[pmg-devel] [PATCH pmg-api 2/2] ruledb: content-type: add flags for source of matching
Dominik Csapak
d.csapak at proxmox.com
Mon Feb 17 14:03:55 CET 2025
code looks mostly fine (some comments inline)
but one higher level question:
does it really make sense to expose 3 settings for this?
e.g. wouldn't it much more simple to have a 'default' and 'strict' mode
where 'strict' only matches on the contents file type?

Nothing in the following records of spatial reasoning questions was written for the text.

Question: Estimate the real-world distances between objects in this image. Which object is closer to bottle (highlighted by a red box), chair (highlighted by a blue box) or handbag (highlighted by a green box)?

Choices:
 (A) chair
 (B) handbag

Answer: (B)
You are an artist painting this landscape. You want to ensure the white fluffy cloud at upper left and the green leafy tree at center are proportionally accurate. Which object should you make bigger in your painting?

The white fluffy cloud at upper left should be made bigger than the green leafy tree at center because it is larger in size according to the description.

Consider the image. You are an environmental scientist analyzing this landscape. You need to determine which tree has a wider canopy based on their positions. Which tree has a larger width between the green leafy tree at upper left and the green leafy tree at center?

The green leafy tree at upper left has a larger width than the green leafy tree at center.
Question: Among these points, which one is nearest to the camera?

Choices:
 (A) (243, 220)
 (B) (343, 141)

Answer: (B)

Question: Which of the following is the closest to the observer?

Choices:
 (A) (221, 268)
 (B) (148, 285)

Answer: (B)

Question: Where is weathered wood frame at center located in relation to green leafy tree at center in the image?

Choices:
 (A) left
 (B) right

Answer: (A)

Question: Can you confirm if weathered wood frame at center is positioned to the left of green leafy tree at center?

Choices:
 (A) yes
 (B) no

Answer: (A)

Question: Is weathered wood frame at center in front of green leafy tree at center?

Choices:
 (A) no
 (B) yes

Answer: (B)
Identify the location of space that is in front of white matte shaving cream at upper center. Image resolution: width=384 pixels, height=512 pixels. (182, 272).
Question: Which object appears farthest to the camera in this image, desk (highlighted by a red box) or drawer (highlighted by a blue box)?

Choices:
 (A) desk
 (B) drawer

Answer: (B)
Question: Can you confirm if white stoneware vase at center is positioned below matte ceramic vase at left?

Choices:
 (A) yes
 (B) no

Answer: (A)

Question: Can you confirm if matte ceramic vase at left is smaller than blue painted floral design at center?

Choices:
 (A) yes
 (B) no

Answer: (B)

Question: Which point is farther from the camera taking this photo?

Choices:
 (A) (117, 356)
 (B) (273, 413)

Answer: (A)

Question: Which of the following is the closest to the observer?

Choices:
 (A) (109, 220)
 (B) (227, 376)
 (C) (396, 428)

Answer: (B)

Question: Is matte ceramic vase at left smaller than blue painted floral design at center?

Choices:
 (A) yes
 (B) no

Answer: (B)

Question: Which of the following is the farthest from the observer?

both filename&header can be set aribtrarily by the sender, so doing
filtering based on that seem dangerous?
Or is there some specific use case that makes it necessary
to specify all 3 sources separately ?
On 2/12/25 16:12, Stoiko Ivanov wrote:
> our current content-type matching is sensibly quite cautious in
> matching if any available information indicates a potential match:
> * mime-type detection based on file contents
> * mime-type detection based on file suffix
> * content-type header
>
> Sometimes this can lead to surprises (e.g. when a MUA sets the
> filetype of a pdf to application/octet-stream (the default type if no
> information is available).
>
> This change gives users the option to rely only on some of the sources
> for matching.
>
> This is a fix for the intial request in #2691 and addresses the
> suggestion from Friedrich from:
> https://bugzilla.proxmox.com/show_bug.cgi?id=5618#c2
>
> inspired by the changes for disclaimer released with PMG 8.1:
> 51d1507 ("fix #2430: ruledb disclaimer: make separator configurable")
>
> Signed-off-by: Stoiko Ivanov <s.ivanov at proxmox.com>
> ---
> src/PMG/RuleDB/ContentTypeFilter.pm | 91 +++++++++++++++++++++++++++--
> 1 file changed, 86 insertions(+), 5 deletions(-)
>
> diff --git a/src/PMG/RuleDB/ContentTypeFilter.pm b/src/PMG/RuleDB/ContentTypeFilter.pm
> index 0199311..0dafa64 100644
> --- a/src/PMG/RuleDB/ContentTypeFilter.pm
> +++ b/src/PMG/RuleDB/ContentTypeFilter.pm
> @@ -26,7 +26,7 @@ sub otype_text {
> }
>
> sub new {
> - my ($type, $fvalue, $ogroup) = @_;
> + my ($type, $fvalue, $ogroup, $header, $magic, $glob) = @_;
>
> my $class = ref($type) || $type;
>
> @@ -36,6 +36,9 @@ sub new {
> }
>
> my $self = $class->SUPER::new('content-type', $fvalue, $ogroup);
> + $self->{header} = $header;
> + $self->{magic} = $magic;
> + $self->{glob} = $glob;
>
> return $self;
> }
> @@ -52,9 +55,53 @@ sub load_attr {
> $obj->{field_value} = $nt;
> }
>
> + my $sth = $ruledb->{dbh}->prepare(
> + "SELECT * FROM Attribut WHERE Object_ID = ?");
> +
> + $sth->execute($id);
> +
> + $obj->{header} = $obj->{magic} = $obj->{glob} = 1;
> +
> + while (my $ref = $sth->fetchrow_hashref()) {
> + if ($ref->{name} =~ /^(header|magic|glob)$/) {
> + $obj->{$1} = $ref->{value};
> + }
> + }
> +
> + $sth->finish();
> +
> + $obj->{id} = $id;
> +
> + $obj->{digest} = Digest::SHA::sha1_hex(
> + $id, $value, $ogroup, $obj->{header} // 1, $obj->{magic} //1 , $obj->{glob} // 1);
missing whitespace: '//1' -> '// 1'
> +
> return $obj;
> }
>
> +sub save {
> + my ($self, $ruledb) = @_;
> +
> + if (defined($self->{id})) {
> + #update - clean old attribut entries
> + $ruledb->{dbh}->do(
> + "DELETE FROM Attribut WHERE Object_ID = ?",
> + undef, $self->{id});
> + }
> +
> + $self->{id} = $self->SUPER::save($ruledb);
> +
> + for my $prop (qw(header magic glob)) {
> + if (defined($self->{$prop})) {
> + $ruledb->{dbh}->do(
> + "INSERT INTO Attribut (Value, Name, Object_ID) VALUES (?, ?, ?) ".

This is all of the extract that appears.